PAGE EXCERPT:
[Start of Attachment]

A clinical portrait of excessive online porn use (Part 1)

From the recently delayed sex.com domain auction all the way back to early alt.sex newsgroups—even perhaps to dirty teletype messages lost to history—sex and (on?) the Internet have been intimately bound together. Many have tried to understand these online sexual experiences using the tools of behavioral and social science, including the kind of in-depth individual understanding that takes place behind white noise machines in psychotherapy offices.

But psychotherapists are constrained, we can’t just say what we’ve learned because clinical confidentiality is inviolate; no one should ever be concerned that their therapist would write about or otherwise inappropriately divulge any (ANY) private, confidential information. Privacy and trust are necessary blocks in psychotherapy’s foundation.

[End of Attachment]

REQUIREMENT A:
From the article on excessive online porn use, list every example it gives of the historical link between sex and the Internet, from most recent to oldest.
REQUIREMENT B:
According to the article on excessive online porn use, what is inviolate?
REQUIREMENT C:
Carry on the article on excessive online porn use from the point where it ends.

SOURCE DATA:
[Start of Attachment]

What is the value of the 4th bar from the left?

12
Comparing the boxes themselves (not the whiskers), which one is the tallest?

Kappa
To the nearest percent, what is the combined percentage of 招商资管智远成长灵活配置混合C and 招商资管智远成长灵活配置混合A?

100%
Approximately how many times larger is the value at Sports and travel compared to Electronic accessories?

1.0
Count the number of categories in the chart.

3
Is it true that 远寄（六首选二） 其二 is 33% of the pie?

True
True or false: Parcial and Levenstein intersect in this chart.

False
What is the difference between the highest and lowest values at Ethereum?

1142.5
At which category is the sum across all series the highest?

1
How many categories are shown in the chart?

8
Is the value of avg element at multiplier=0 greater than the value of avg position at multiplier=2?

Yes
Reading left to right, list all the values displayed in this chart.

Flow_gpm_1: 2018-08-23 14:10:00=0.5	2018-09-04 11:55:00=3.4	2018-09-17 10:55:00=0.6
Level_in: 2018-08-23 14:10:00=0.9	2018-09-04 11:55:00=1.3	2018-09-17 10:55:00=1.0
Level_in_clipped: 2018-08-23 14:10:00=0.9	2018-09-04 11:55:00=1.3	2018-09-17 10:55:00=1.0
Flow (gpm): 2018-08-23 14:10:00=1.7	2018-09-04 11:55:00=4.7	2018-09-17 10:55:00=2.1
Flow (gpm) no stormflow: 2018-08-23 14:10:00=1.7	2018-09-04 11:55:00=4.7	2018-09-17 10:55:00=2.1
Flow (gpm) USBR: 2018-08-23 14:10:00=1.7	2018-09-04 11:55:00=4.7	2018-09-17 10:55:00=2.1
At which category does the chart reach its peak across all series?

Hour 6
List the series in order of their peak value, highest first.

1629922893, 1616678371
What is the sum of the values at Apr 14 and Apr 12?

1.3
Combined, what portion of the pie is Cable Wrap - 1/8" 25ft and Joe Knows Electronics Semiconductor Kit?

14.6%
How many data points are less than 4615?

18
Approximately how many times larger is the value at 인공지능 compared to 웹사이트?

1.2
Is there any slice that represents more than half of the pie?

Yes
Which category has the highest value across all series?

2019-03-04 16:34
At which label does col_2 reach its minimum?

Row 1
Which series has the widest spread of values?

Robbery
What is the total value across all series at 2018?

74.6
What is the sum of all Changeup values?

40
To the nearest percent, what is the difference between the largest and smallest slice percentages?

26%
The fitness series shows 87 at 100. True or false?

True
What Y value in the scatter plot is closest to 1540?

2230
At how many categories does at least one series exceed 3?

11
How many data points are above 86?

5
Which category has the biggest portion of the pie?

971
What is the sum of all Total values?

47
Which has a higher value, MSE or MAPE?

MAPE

[End of Attachment]

TASK OUTPUT A:
The recently delayed sex.com domain auction
Early alt.sex newsgroups
Dirty teletype messages lost to history

TASK OUTPUT B:
Clinical confidentiality.

TASK OUTPUT C:
The need to balance learning with clinical confidentiality has led to a genre of disguised clinical case histories. Such “clinical portraits” are common both in the professional literature and in popular books like Irving Yalom’s Love’s Executioner. Patients (past, current, and future), families, and friends are protected by thoroughly disguising all identifying information and sometimes, as is the case in “Paul and His Girls,” the tale told will cross several individuals. While any creative non-fiction is all too easy to ridicule or exploit (see James Frey), the genre can also illuminate when both reader and writer are faithful to their roles. I hope we will keep the faith in the “Paul and His Girls” series in which I present a narratively true “clinical portrait” of a young man struggling with excessive use of online pornography.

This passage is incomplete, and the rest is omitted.